Of particular interest is also the analysis of the architectural theme. On display you can indeed admire a view of cruciform church that reminds the apse of Santa Maria delle Grazie in Milan, drawings for octagonal buildings, the study for the Tiburio of Cathedral in Milan, the drawings for an underground tunnel, for a fortress with semi-stellar plan and a drawbridge.

The exhibition also gathers a series of drawings in which Leonardo enunciates a very important principle, concerning the laws which regulate the life of the human "machine" and the very existence of the earth, understood as a living giant with veins, arteries, bones, lungs, vital organs.

The discovery of the artistic genius of Leonardo continues with the exposure of the "Musician" and "Portrait of a Lady". At the Pinacoteca, with its 24 rooms, visitors can furthermore embark on a sweeping journey into the world of art starting from the Renaissance masterpieces including works by Botticelli, Titian and Bramantino, but also Raphael, Caravaggio and the copy of the Last Supper commissioned in 1619 to Vespino in order to preserve the authentic image of Leonardo's masterpiece.

The exhibition, conceived and developed in conjunction with Expo 2015, closes the exhibition series started in 2009, on the occasion of the fourth centenary of the opening to the public of the Ambrosiana, with the aim to offer visitors the opportunity to admire the whole Codex Atlanticus.

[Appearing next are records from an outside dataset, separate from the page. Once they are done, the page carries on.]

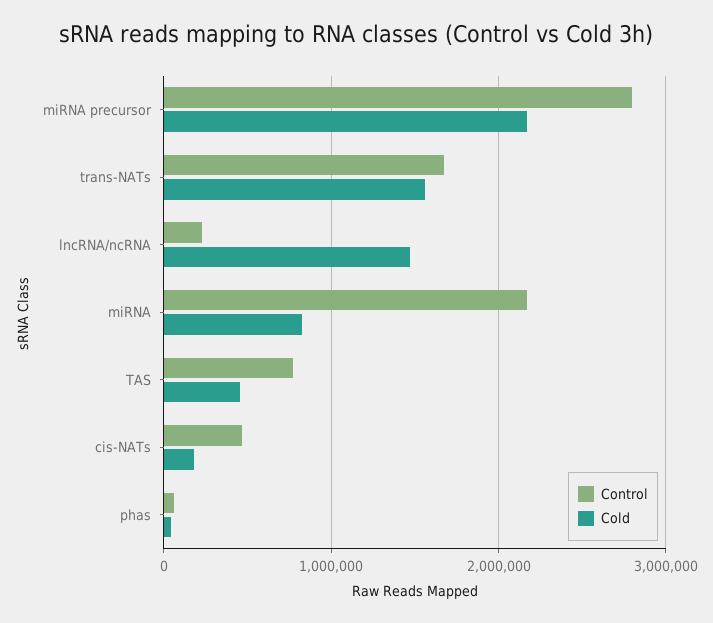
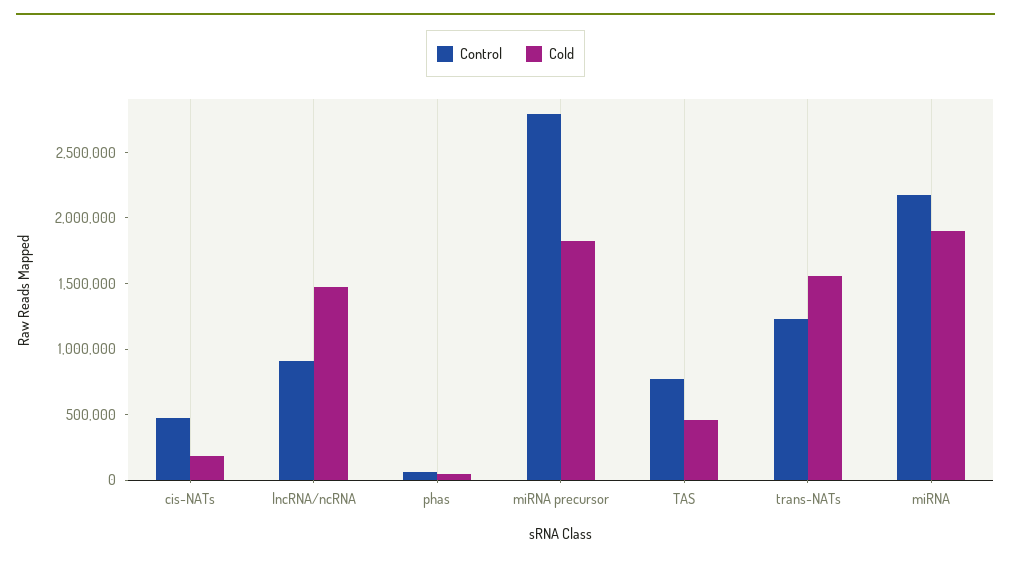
Cold, miRNA precursor: 2200000 -> 1800000
Control, trans-NATs: 1700000 -> 1200000
Control, lncRNA/ncRNA: 200000 -> 900000
Cold, miRNA: 800000 -> 1900000

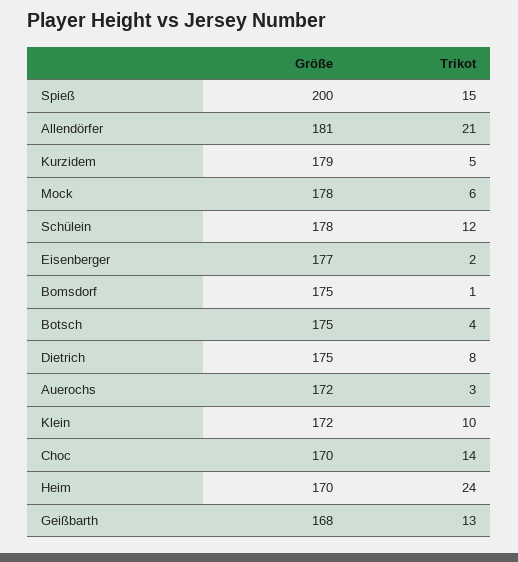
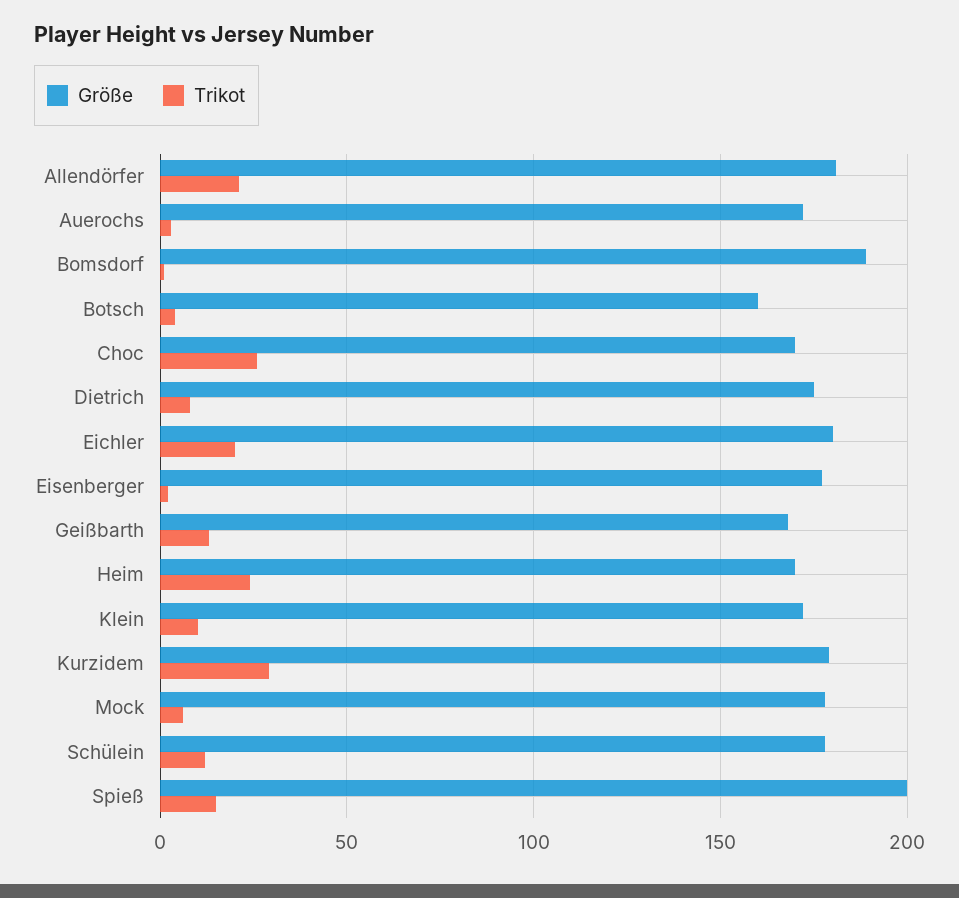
Trikot, Kurzidem: 5 -> 30
Größe, Bomsdorf: 175 -> 190
Größe, Botsch: 175 -> 160
Trikot, Choc: 14 -> 25
Größe, Eichler: none -> 180
Trikot, Eichler: none -> 20

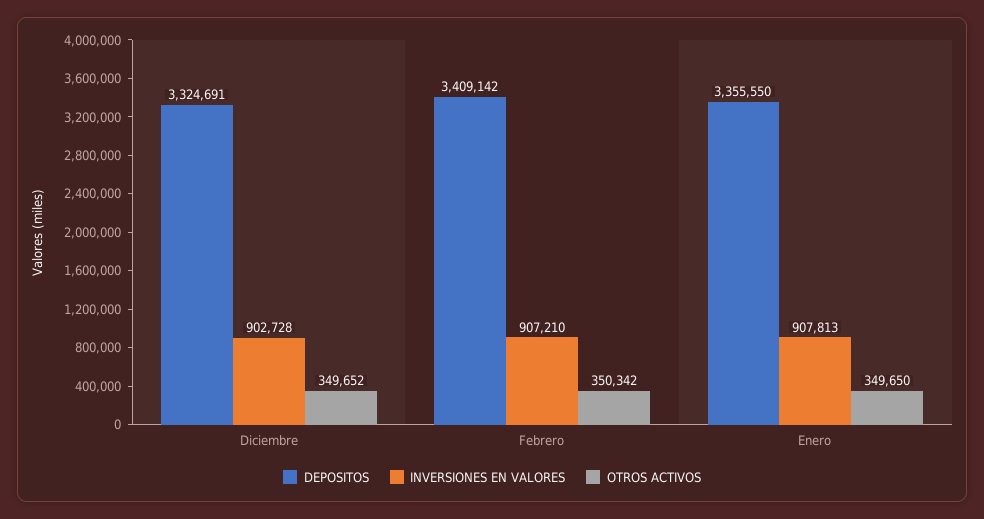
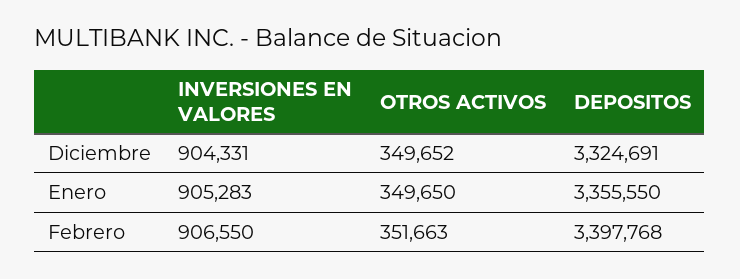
INVERSIONES EN VALORES, Diciembre: 902728 -> 904331
DEPOSITOS, Febrero: 3409142 -> 3397768
INVERSIONES EN VALORES, Febrero: 907210 -> 906550
OTROS ACTIVOS, Febrero: 350342 -> 351663
INVERSIONES EN VALORES, Enero: 907813 -> 905283

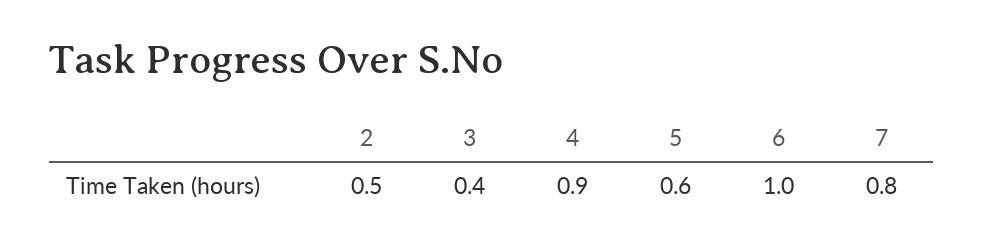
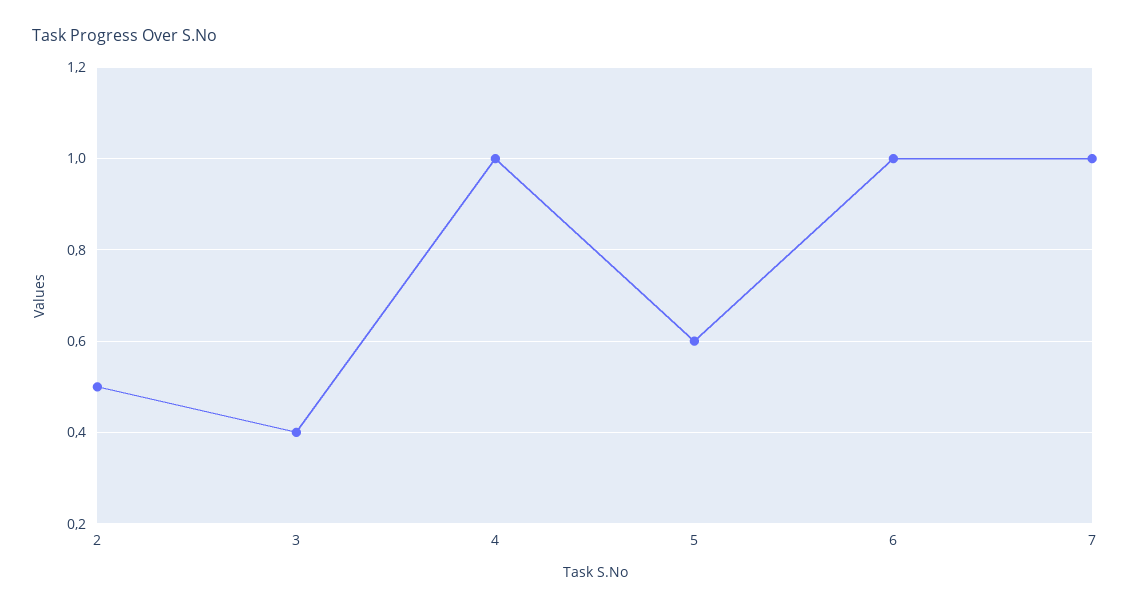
4: 0.9 -> 1
7: 0.8 -> 1

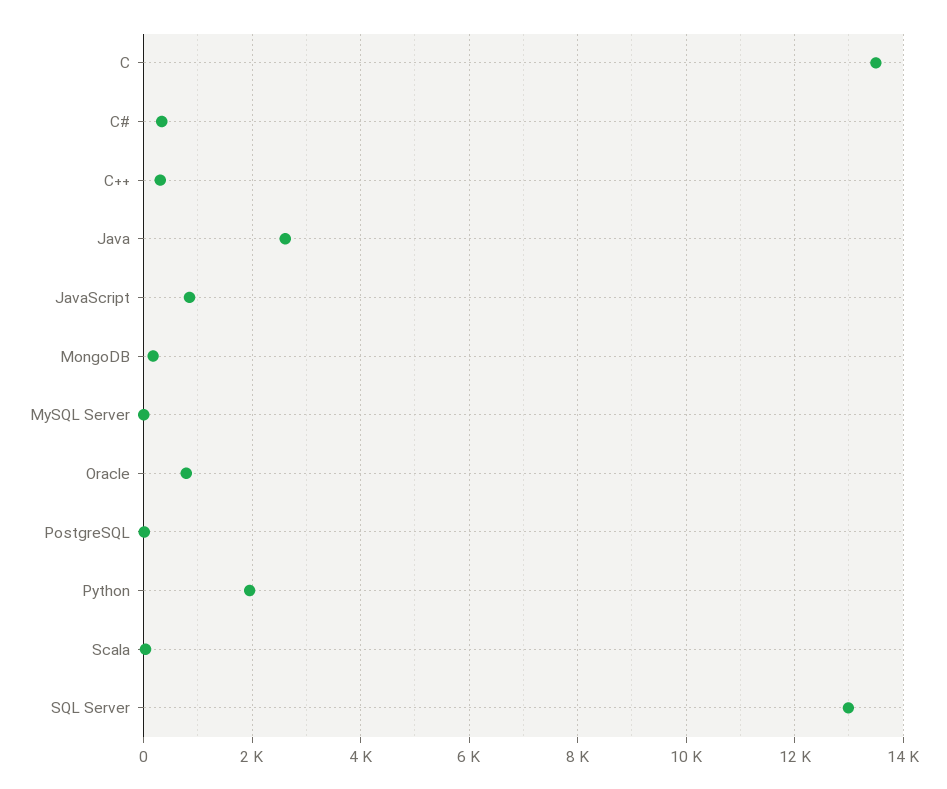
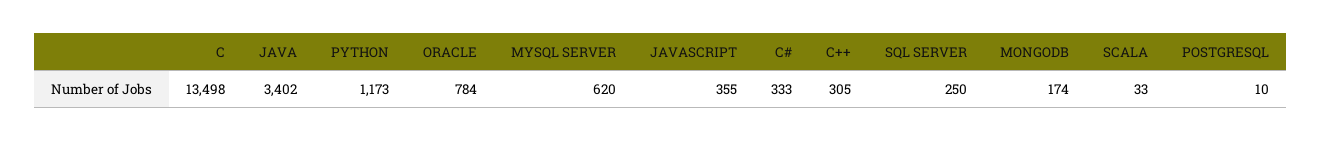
Java: 2600 -> 3402
JavaScript: 800 -> 355
MySQL Server: 0 -> 620
Python: 2000 -> 1173
SQL Server: 13000 -> 250

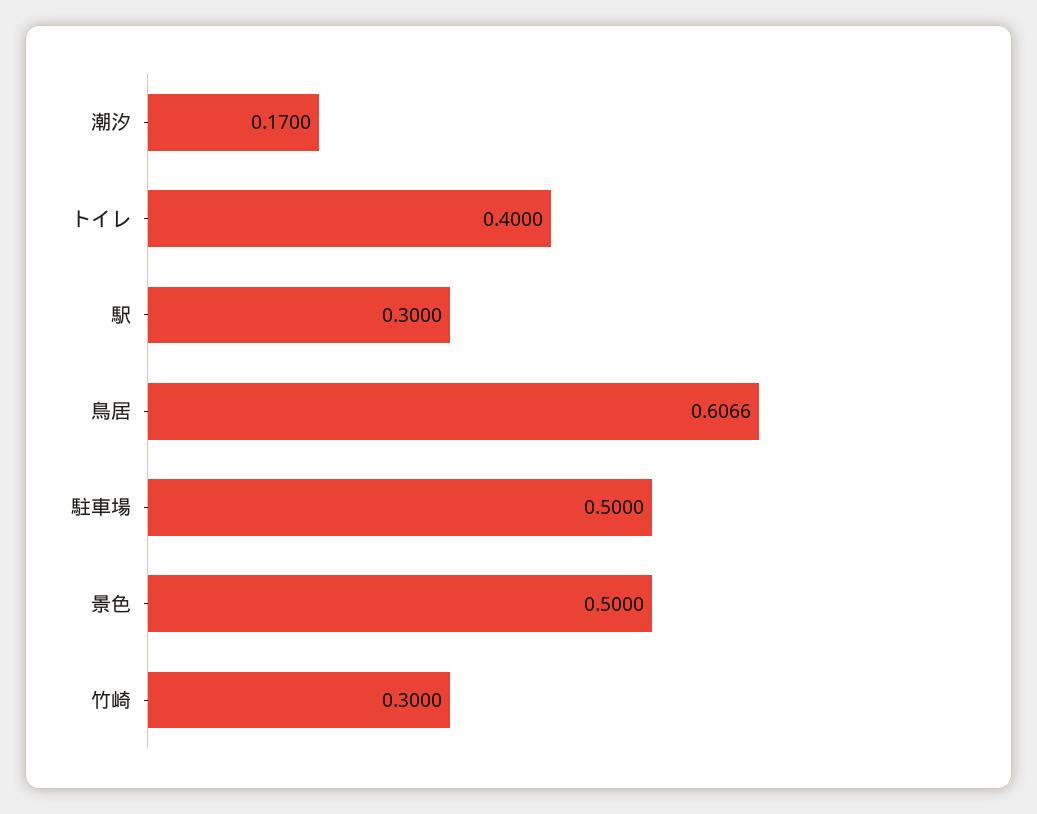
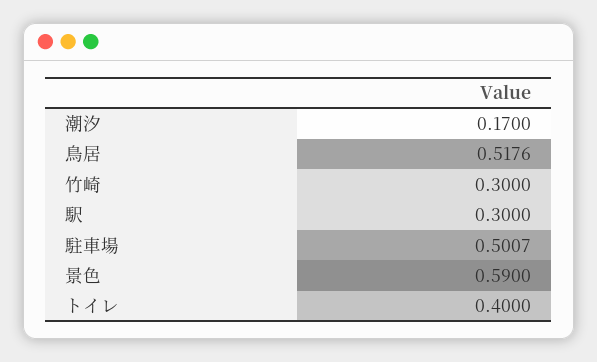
鳥居: 0.6066 -> 0.5176
駐車場: 0.5 -> 0.5007
景色: 0.5 -> 0.59

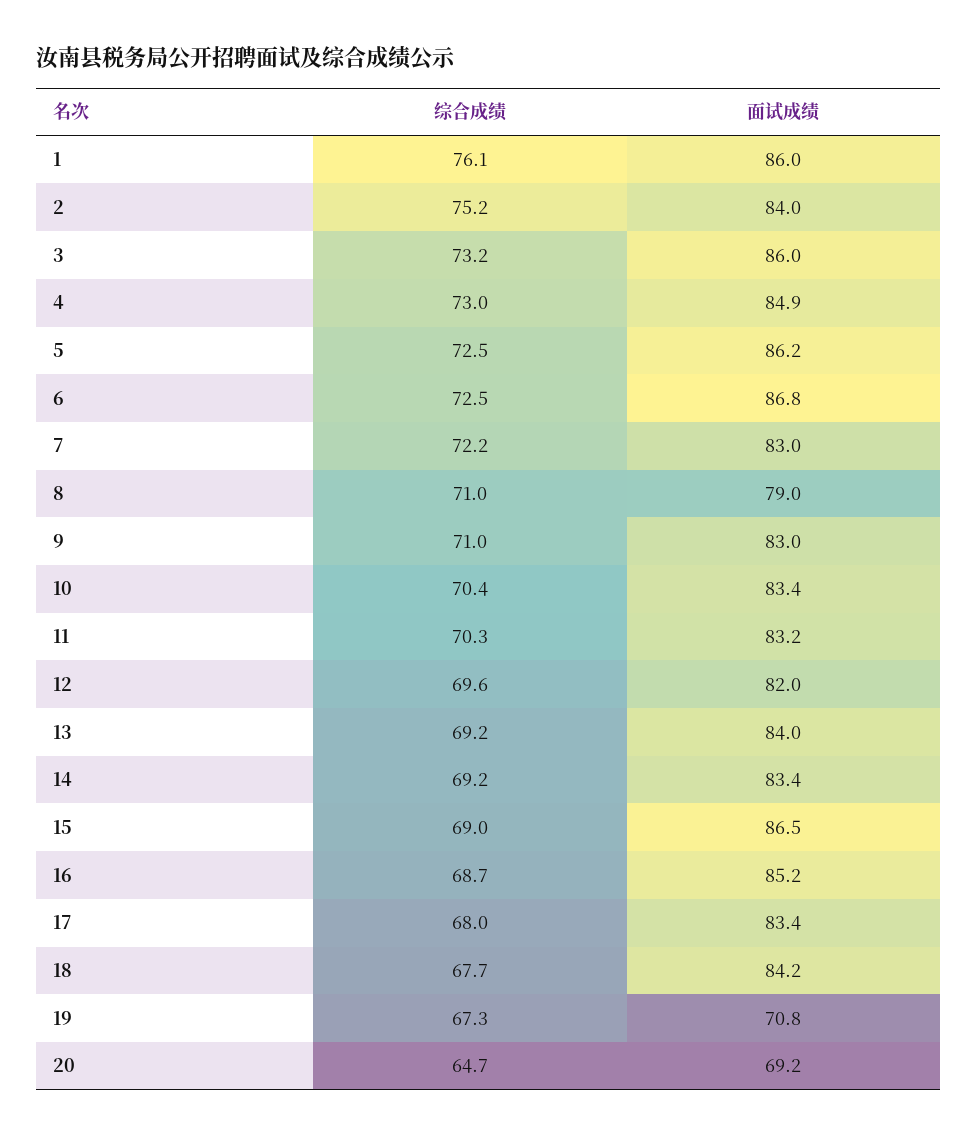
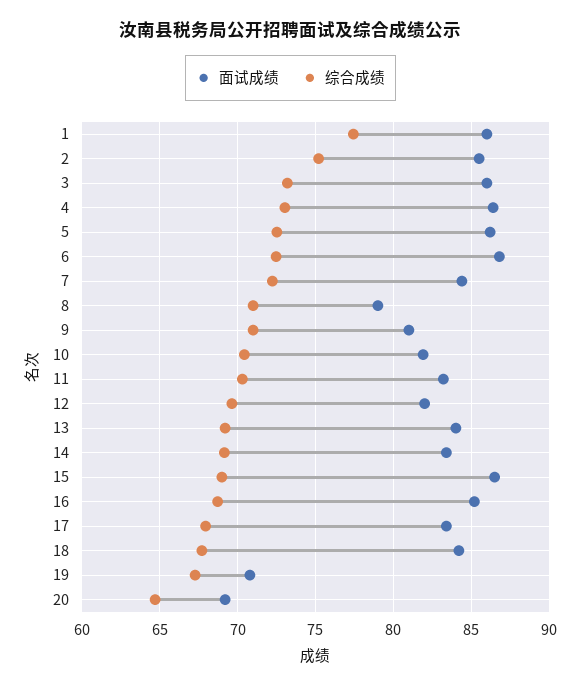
综合成绩, 1: 76.1 -> 77.5
面试成绩, 2: 84 -> 85.5
面试成绩, 4: 84.9 -> 86.5
面试成绩, 7: 83 -> 84.5
面试成绩, 9: 83 -> 81
面试成绩, 10: 83.4 -> 82

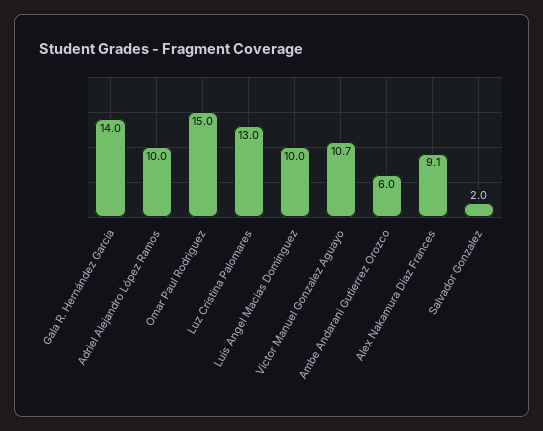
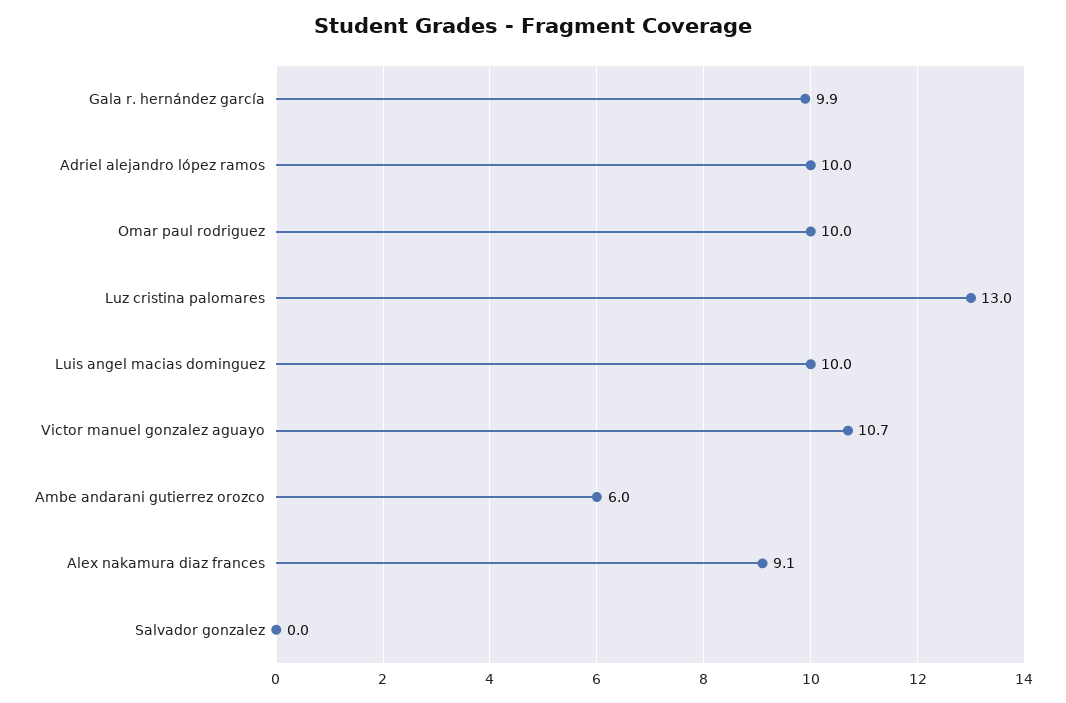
Gala R. Hernández García: 14 -> 9.9
Omar Paul Rodriguez: 15 -> 10
Salvador Gonzalez: 2 -> 0

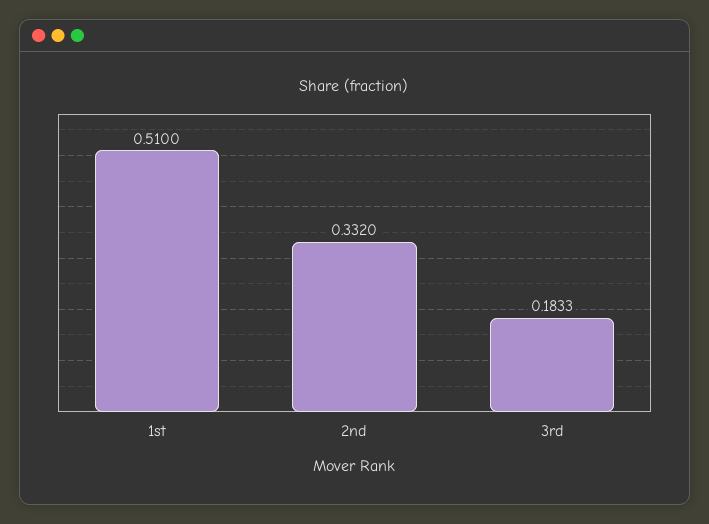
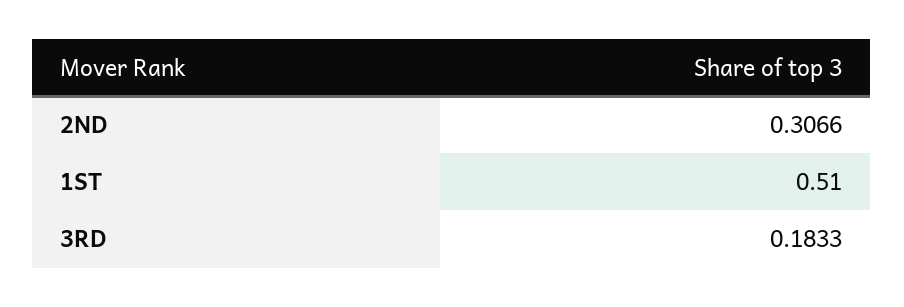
2nd: 0.332 -> 0.3066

The Codex Atlanticus is the largest and most amazing known collection of Leonardo's sheet, a huge volume set at the end of '500 by the sculptor Pompeo Leoni, who picked up a series of writings and drawings by da Vinci consisting of about 1,750 units, which embraced the entire intellectual life of Leonardo for a period of over forty years. In 1622 it was bought for 300 shields by the Milanese nobleman Galeazzo Arconati that, in turn, donated it, along with 11 other manuscripts of Leonardo, to the Biblioteca Ambrosiana, where it has since remained. Now it is the first time in history that the famous sheets of the Codex Atlanticus by Leonardo da Vinci are shown to the general public in the ancient Reading Room of the Biblioteca Ambrosiana, inserted for the occasion in the exhibition of the Pinacoteca.